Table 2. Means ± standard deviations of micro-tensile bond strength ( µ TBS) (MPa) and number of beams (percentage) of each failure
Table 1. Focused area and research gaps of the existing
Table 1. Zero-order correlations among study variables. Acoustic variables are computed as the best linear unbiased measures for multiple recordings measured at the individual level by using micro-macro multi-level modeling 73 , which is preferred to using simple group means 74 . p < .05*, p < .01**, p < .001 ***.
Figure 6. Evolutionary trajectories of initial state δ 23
==
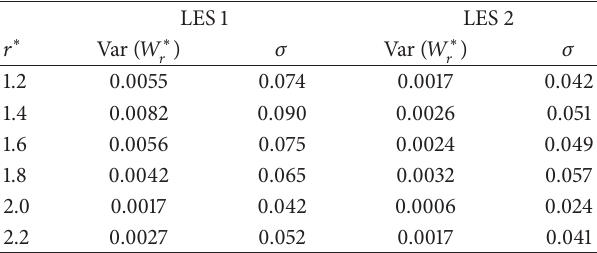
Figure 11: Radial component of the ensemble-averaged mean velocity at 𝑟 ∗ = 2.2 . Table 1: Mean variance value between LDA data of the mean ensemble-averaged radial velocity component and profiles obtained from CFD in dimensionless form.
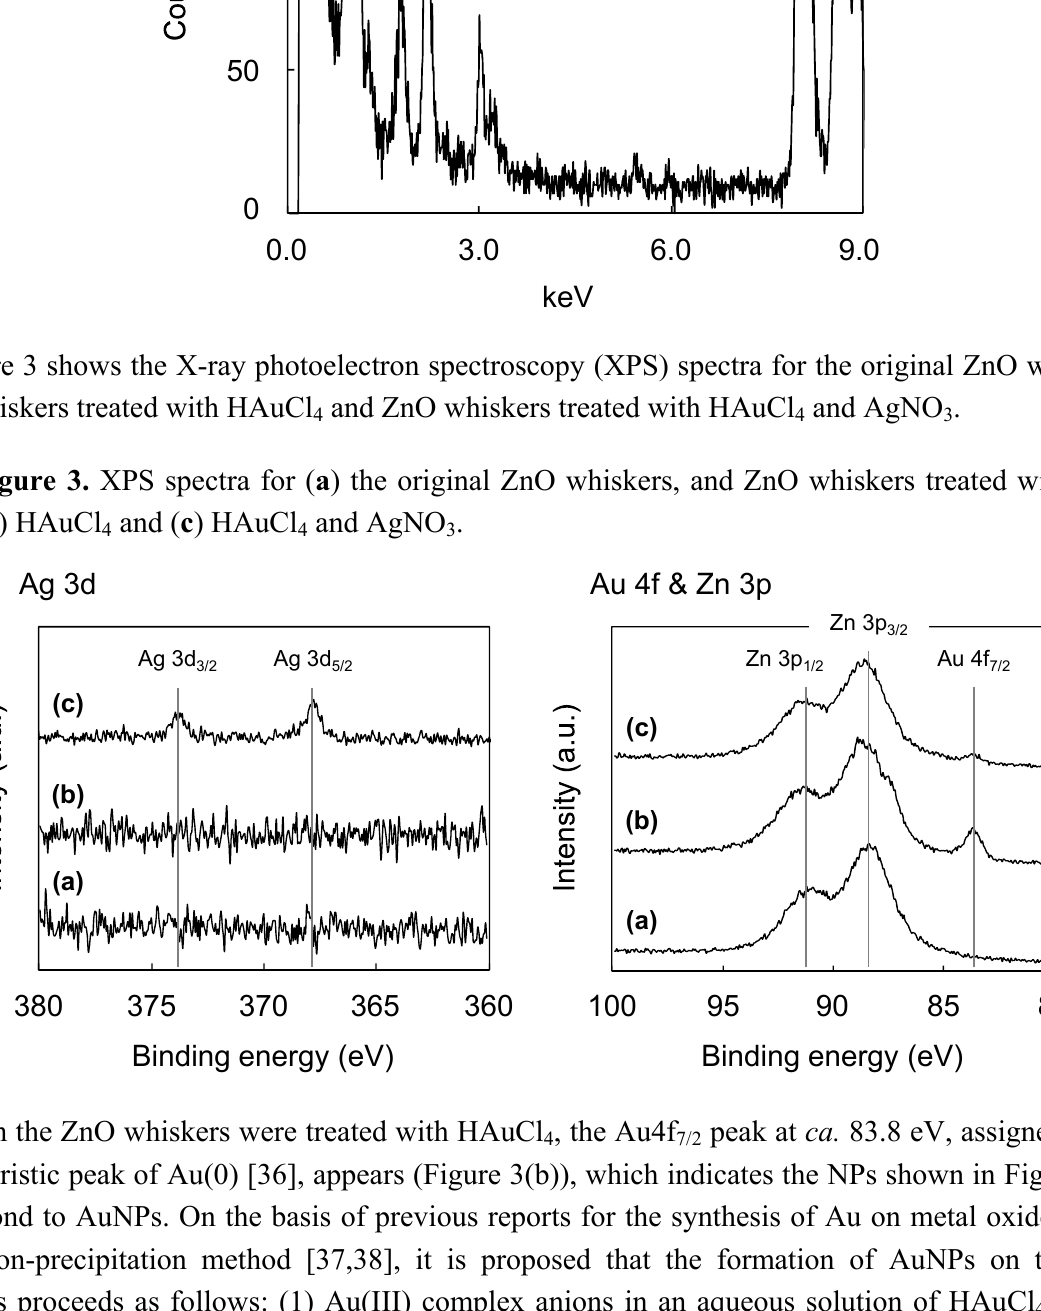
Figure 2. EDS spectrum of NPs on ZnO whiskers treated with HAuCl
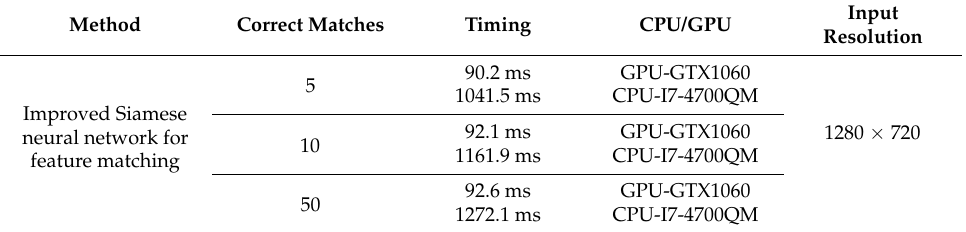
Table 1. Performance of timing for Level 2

(Activity)
Taking the line with "Table 2. Means" as the first and the line with "Table 1. Focused" as the last, retype that stretch of the data above exactly, with no other lines.

(Solution below)
Table 2. Means ± standard deviations of micro-tensile bond strength ( µ TBS) (MPa) and number of beams (percentage) of each failure
Table 1. Focused area and research gaps of the existing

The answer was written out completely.